Quando conviene dividere un'isola di valvole in zone di pressione?

Utilizzare le zone quando i gruppi richiedono pressioni diverse, isolamento o protezione reciproca dalla domanda di picco. Dimensionare ogni zona in base alla propria matrice di contemporaneità e predisporre i percorsi di alimentazione e scarico necessari. Un separatore da solo non aumenta la capacità di portata; Festo prescrive almeno una piastra di alimentazione o un’alimentazione pneumatica per ogni zona di pressione VTUS.

Fonti e riferimenti tecnici

SMC: Valvola pneumatica a 5 vie e collettore serie VPA4*50, scarico comune e individuale, limiti delle stazioni, avvertenza sul funzionamento simultaneo e prescrizione di alimentazione/scarico da entrambe le estremità. Consultato il 2026-07-22.
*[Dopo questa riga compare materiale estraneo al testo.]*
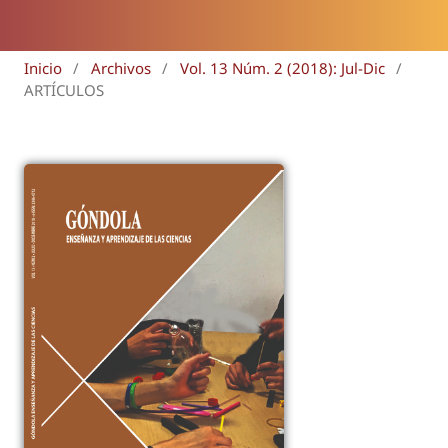
Inicio
/
Archivos
/
Vol. 13 Núm. 2 (2018): Jul-Dic
/
ARTÍCULOS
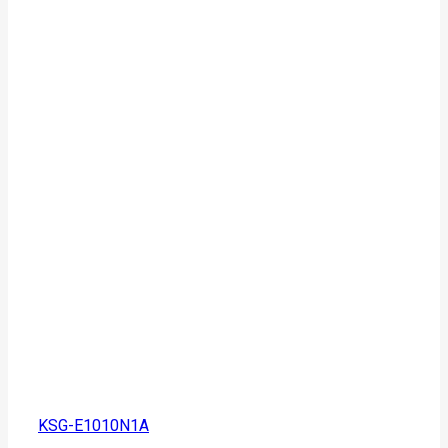
KSG-E1010N1A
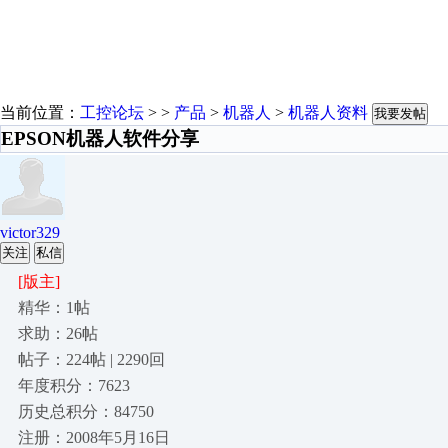
当前位置：
工控论坛
> >
产品
>
机器人
>
机器人资料
我要发帖
EPSON机器人软件分享
victor329
关注
私信
[版主]
精华：1帖
求助：26帖
帖子：224帖 | 2290回
年度积分：7623
历史总积分：84750
注册：2008年5月16日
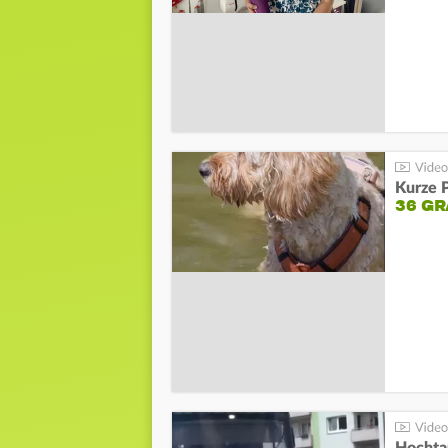
Kurze P
36 G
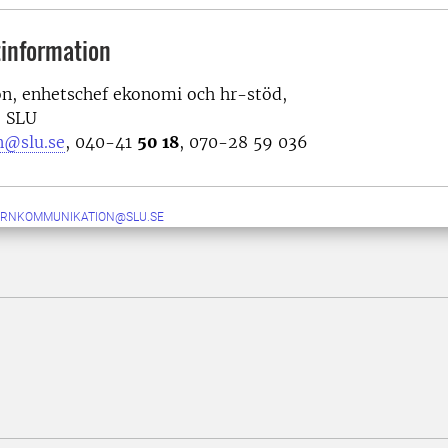
information
on, enhetschef ekonomi och hr-stöd,
, SLU
on@slu.se
,
040-41
50 18
, 070-28 59 036
ERNKOMMUNIKATION@SLU.SE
Festo: Valvole VUWS e assemblaggio del collettore di valvole VTUS, dimensioni del collettore, dati di portata con valvole in parallelo, piastre di alimentazione, zone di pressione, separatori dei condotti e indicazioni sullo scarico. Edizione 2025-12.

ISO: ISO 6358-1:2013, metodi di prova in regime stazionario per componenti pneumatici che impiegano fluidi comprimibili, inclusi gli emendamenti del 2020 e 2026. Consultata il 2026-07-22.

ISO: ISO 6358-3:2014, metodo per stimare le caratteristiche di portata di un sistema a partire dalle caratteristiche note dei componenti e delle tubazioni, compresi il flusso subsonico e quello strozzato. Confermata nel 2025.

CAGI: Nota tecnica sulla caduta di pressione, indicazioni sulla caduta di pressione dell’intero sistema, sulla velocità nelle tubazioni di distribuzione e sul monitoraggio della pressione. Consultata il 2026-07-22.